Set down, word for word, the stretch of lines from the one containing "pengikut dan membantu" to the end of the records below.

* * * * * * *

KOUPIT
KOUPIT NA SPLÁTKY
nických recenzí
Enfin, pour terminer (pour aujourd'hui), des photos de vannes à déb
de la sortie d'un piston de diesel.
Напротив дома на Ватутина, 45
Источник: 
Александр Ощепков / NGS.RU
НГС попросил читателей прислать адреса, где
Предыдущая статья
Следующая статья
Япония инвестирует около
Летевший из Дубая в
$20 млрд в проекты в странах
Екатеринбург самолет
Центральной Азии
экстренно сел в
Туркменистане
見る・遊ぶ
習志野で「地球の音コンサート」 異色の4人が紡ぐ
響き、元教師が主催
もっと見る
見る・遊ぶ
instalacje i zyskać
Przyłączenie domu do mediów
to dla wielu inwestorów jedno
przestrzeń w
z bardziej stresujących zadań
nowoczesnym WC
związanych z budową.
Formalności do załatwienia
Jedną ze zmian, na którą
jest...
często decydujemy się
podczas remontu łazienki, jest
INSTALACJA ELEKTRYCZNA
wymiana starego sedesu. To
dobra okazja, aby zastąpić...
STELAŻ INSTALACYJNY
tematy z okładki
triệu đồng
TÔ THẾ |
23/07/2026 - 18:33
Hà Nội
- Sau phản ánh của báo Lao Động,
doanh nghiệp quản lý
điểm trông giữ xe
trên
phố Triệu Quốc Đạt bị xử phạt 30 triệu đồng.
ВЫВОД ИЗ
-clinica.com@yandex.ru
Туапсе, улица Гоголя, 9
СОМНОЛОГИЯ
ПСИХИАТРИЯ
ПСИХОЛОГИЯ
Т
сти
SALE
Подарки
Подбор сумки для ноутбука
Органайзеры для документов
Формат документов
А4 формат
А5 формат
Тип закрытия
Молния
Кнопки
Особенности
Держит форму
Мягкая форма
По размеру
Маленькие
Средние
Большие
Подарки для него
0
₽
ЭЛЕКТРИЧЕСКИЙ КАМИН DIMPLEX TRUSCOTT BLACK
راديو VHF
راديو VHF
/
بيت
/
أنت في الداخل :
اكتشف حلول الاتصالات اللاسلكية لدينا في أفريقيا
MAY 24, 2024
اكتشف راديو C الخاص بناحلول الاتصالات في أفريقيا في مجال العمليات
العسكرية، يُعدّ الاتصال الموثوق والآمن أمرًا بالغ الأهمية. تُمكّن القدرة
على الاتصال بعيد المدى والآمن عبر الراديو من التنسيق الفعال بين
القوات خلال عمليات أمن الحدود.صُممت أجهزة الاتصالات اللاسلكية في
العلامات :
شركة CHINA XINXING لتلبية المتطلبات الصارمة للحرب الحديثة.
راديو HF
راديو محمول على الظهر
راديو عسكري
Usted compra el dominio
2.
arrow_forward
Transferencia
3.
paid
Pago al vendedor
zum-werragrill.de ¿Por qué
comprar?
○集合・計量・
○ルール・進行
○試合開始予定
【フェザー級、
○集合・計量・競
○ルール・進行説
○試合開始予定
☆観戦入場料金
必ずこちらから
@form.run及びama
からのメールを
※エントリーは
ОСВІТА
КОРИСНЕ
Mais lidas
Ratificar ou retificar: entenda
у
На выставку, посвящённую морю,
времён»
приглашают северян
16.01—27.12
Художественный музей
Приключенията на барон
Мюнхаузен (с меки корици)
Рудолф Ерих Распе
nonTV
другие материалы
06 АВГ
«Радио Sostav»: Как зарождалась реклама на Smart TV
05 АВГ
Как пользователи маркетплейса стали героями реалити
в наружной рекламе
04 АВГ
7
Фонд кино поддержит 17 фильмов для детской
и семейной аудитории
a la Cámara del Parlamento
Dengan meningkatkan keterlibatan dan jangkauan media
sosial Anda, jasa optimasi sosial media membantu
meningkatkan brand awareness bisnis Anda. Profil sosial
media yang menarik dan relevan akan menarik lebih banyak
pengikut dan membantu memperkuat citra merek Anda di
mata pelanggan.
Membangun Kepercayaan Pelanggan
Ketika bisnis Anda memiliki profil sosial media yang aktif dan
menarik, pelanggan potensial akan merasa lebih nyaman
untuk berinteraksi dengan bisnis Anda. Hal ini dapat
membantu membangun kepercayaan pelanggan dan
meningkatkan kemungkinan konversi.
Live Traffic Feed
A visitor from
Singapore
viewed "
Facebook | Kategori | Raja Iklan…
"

* * * * * * *

[Output of the exercise]
pengikut dan membantu memperkuat citra merek Anda di
mata pelanggan.
Membangun Kepercayaan Pelanggan
Ketika bisnis Anda memiliki profil sosial media yang aktif dan
menarik, pelanggan potensial akan merasa lebih nyaman
untuk berinteraksi dengan bisnis Anda. Hal ini dapat
membantu membangun kepercayaan pelanggan dan
meningkatkan kemungkinan konversi.
Live Traffic Feed
A visitor from
Singapore
viewed "
Facebook | Kategori | Raja Iklan…
"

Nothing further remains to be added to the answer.